You can see the formatted physical plan for a DataFrame by calling the explain(“formatted”) method. In the physical plan below, the DAG for df2 consists of a Scan csv file, a Filter on day_of_week, and a Project (selecting columns) on hour, fare_amount, and day_of_week.
val df = spark.read.option("inferSchema", "false") .option("header", true).schema(schema).csv(file)
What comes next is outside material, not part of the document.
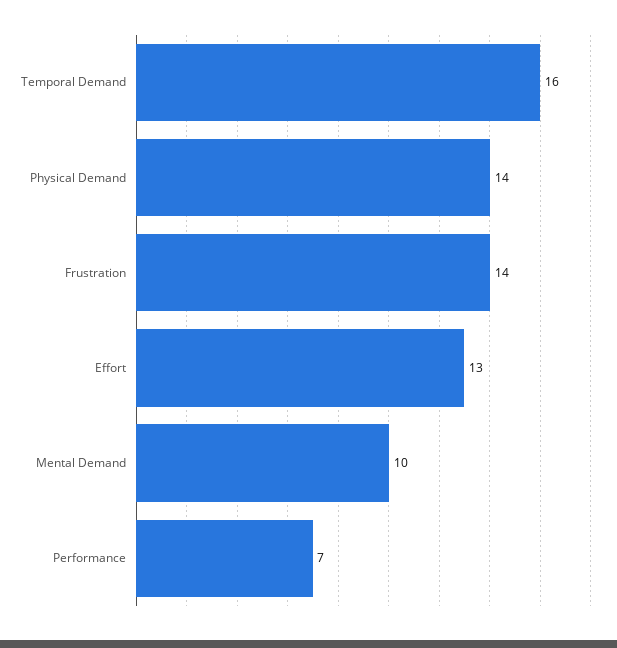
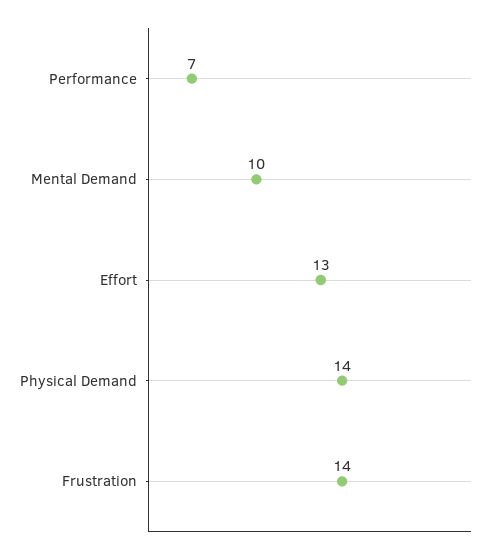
Temporal Demand: 16 -> none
val df2 = df.select($"hour", $"fare_amount", $"day_of_week").filter($"day_of_week" === "6.0" )
df2.show(3)
result:
+----+-----------+-----------+
|hour|fare_amount|day_of_week|
+----+-----------+-----------+
|10.0| 11.5| 6.0|
|10.0| 5.5| 6.0|
|10.0| 13.0| 6.0|
+----+-----------+-----------+
df2.explain(“formatted”)
result:
== Physical Plan ==
* Project (3)
+- * Filter (2)
+- Scan csv (1)
(1) Scan csv
Location: [dbfs:/FileStore/tables/taxi_tsmall.csv]
Output [3]: [fare_amount#143, hour#144, day_of_week#148]
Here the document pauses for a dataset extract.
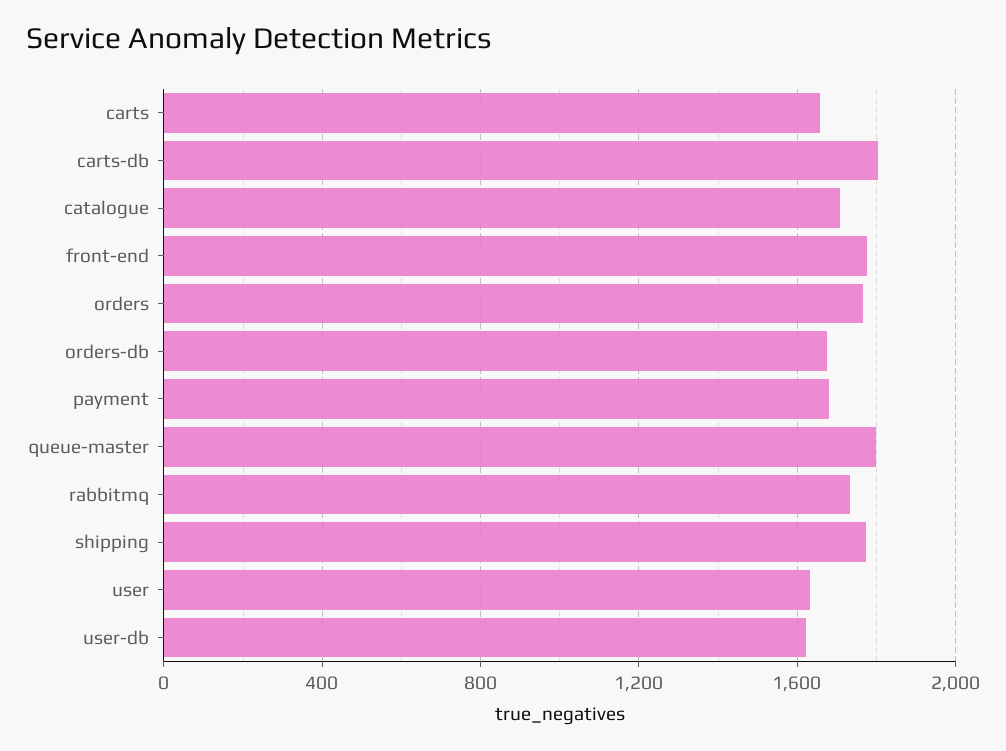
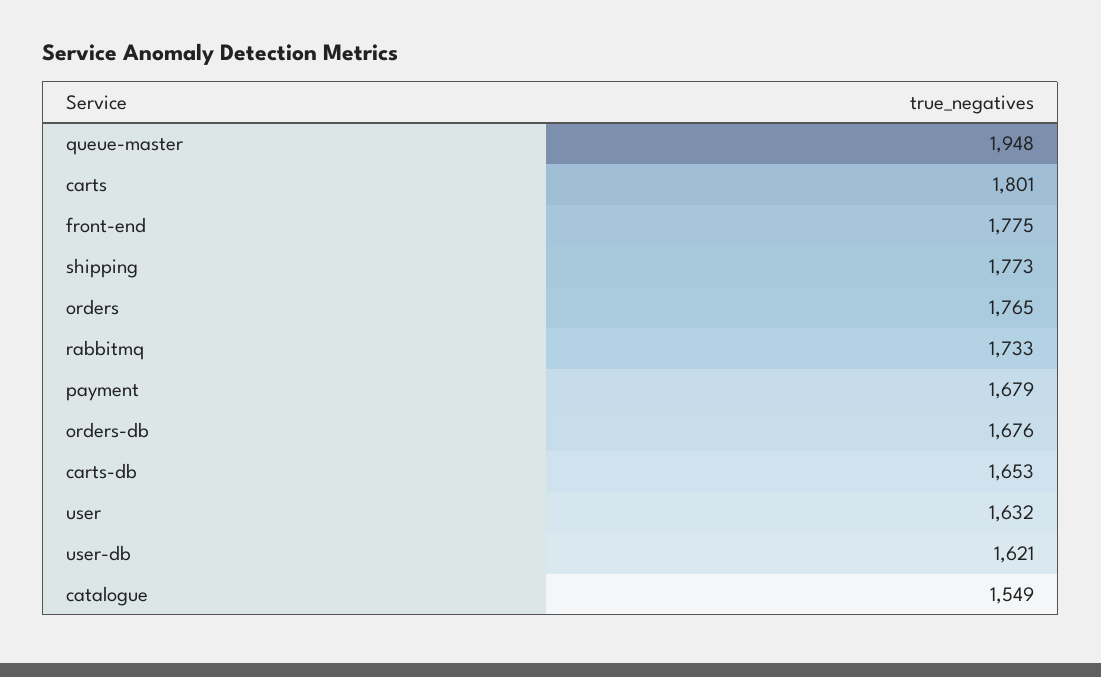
carts: 1650 -> 1801
carts-db: 1800 -> 1653
catalogue: 1700 -> 1549
queue-master: 1800 -> 1948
PushedFilters: [IsNotNull(day_of_week), EqualTo(day_of_week,6.0)]
(2) Filter [codegen id : 1]
Input [3]: [fare_amount#143, hour#144, day_of_week#148]
Condition : (isnotnull(day_of_week#148) AND (day_of_week#148 = 6.0))
(3) Project [codegen id : 1]
Output [3]: [hour#144, fare_amount#143, day_of_week#148]
Input [3]: [fare_amount#143, hour#144, day_of_week#148]
You can see more details about the plan produced by Catalyst on the web UI SQL tab. Clicking on the query description link displays the DAG and details for the query.
In the following code, after the explain, we see that the physical plan for df3 consists of a Scan, Filter, Project, HashAggregate, Exchange, and HashAggregate. The Exchange is the shuffle caused by the groupBy transformation. Spark performs a hash aggregation for each partition before shuffling the data in the Exchange. After the exchange, there is a hash aggregation of the previous sub-aggregations. Note that we would have an in-memory scan instead of a file scan in this DAG, if df2 were cached.
val df3 = df2.groupBy("hour").count
df3.orderBy(asc("hour"))show(5)
result:
+----+-----+
|hour|count|
+----+-----+
| 0.0| 12|
| 1.0| 47|
| 2.0| 658|
| 3.0| 742|
| 4.0| 812|
+----+-----+
df3.explain
result:
== Physical Plan ==
* HashAggregate (6)
+- Exchange (5)
+- * HashAggregate (4)
+- * Project (3)
+- * Filter (2)
+- Scan csv (1)
(1) Scan csv
Output [2]: [hour, day_of_week]
(2) Filter [codegen id : 1]
Input [2]: [hour, day_of_week]
Condition : (isnotnull(day_of_week) AND (day_of_week = 6.0))
(3) Project [codegen id : 1]
Output [1]: [hour]
Input [2]: [hour, day_of_week]
(4) HashAggregate [codegen id : 1]
Input [1]: [hour]
Functions [1]: [partial_count(1) AS count]
Aggregate Attributes [1]: [count]
Results [2]: [hour, count]
(5) Exchange
Input [2]: [hour, count]
Arguments: hashpartitioning(hour, 200), true, [id=]
(6) HashAggregate [codegen id : 2]
Input [2]: [hour, count]
Keys [1]: [hour]
Functions [1]: [finalmerge_count(merge count) AS count(1)]
Aggregate Attributes [1]: [count(1)]
Results [2]: [hour, count(1) AS count]
Clicking on the SQL tab link for this query display the DAG of the job.
Selecting the Expand details checkbox shows detailed information for each stage. The first block WholeStageCodegen compiles multiple operators (scan csv, filter, project, and HashAggregate) together into a single Java function to improve performance. Metrics such as number of rows and spill size are shown in the following screen.
The second block entitled Exchange shows the metrics on the shuffle exchange, including the number of written shuffle records and the data size total.